R OMA – Elisa Toffoli: “Ecco perché canto in inglese…”. Una scaletta di tredici nuove canzoni e la voglia di fare musica pop per Elisa che venerdì pubblicherà l’album numero nove della sua carriera. Il lavoro da studio s’intitola ‘On‘ e per la voce di Monfalcone rappresenta anche un ritorno all’utilizzo dell’inglese, così come aveva fatto agli inizi. “L’inglese è storicamente la lingua della musica pop – ha raccontato oggi la cantante – anche se ci sono nuovi modi di scrivere in italiano che si stanno sempre più adeguando a quel tipo di sonorità”. Figlio di una ricerca nell’ambito di diversi generi musicali, ‘On’ è anche frutto di una nuova esperienza che Elisa ha sperimentato nei panni di direttore artistico per il programma televisivo ‘Amici’, dove anche quest’anno avrà il compito di seguire gli aspiranti cantanti in gara.

“Questa nuova esperienza mi ha spinto ha studiare più del solito la musica da classifica – ha spiegato la cantante – e un po’ mi ha cambiata. Sono sempre stata coraggiosa nel modo di fare musica, soprattutto agli inizi, ma poi sono stata introdotta al mondo del compromesso che fa parte del pop ‘mainstream’. Io voglio fare musica pop anche conservando la mia indipendenza e so bene che non è una sfida semplice”. Nell’elenco di canzoni che Elisa Toffoli ha inserito nel nuovo lavoro, solo due sono in italiano: ‘Bruciare per te’ e ‘Sorrido già’, quest’ultimo cantato assieme ad Emma e Giuliano Sangiorgi. “Emma è Giuliano sono amici – ha raccontato la cantante delle nuove ‘Rain over my head’ e ‘Ready now’ – e mi è sembrato che le loro voci esprimessero l’intensità di cui aveva bisogno questa canzone”. Altra collaborazione contenuta nell’album è poi quella con Jack Savoretti, penna che ha scritto il brano ‘Waste your time on me’. “E’ l’unico brano che non ho scritto io – ha commentato Elisa – e amo la voce e lo stile di Savoretti. Il suo provino era completamente folk ma il risultato finale del lavoro fatto sul brano è molto diverso”. Una canzone che ha riportato la cantante indietro nel tempo è invece quella intitolata ‘Love me forever’, che strizza l’occhio alle produzioni americane degli anni Sessanta ed è stata scritta da Elisa quando aveva quattordici anni, per poi rimanere chiusa in un cassetto.

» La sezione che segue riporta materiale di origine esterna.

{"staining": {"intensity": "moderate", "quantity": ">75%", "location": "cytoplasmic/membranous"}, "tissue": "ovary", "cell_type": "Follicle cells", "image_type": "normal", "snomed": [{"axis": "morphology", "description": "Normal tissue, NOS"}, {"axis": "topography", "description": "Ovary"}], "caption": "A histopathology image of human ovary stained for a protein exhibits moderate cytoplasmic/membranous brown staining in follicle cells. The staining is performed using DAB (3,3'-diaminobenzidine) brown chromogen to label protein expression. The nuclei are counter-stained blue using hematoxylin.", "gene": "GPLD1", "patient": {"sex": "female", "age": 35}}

“Non ho mai voluto pubblicarla – ha spiegato – perché mi è sempre parsa non di moda come genere e non adatta al mercato mainstream. Oggi lo è di più, grazie ad altri esempi di artisti internazionali”. Dopo un giro di appuntamenti in store dove incontrerà i fan, il tour vero e proprio per Elisa Toffoli comincerà il prossimo novembre, con una carrellata di concerti nei principali palasport italiani. La prima data confermata è quella di Firenze, l’11 novembre, alla quale seguiranno Torino (il 14), Roma (il 19), Bologna (il 22), Milano (il 25) e Padova (il 28).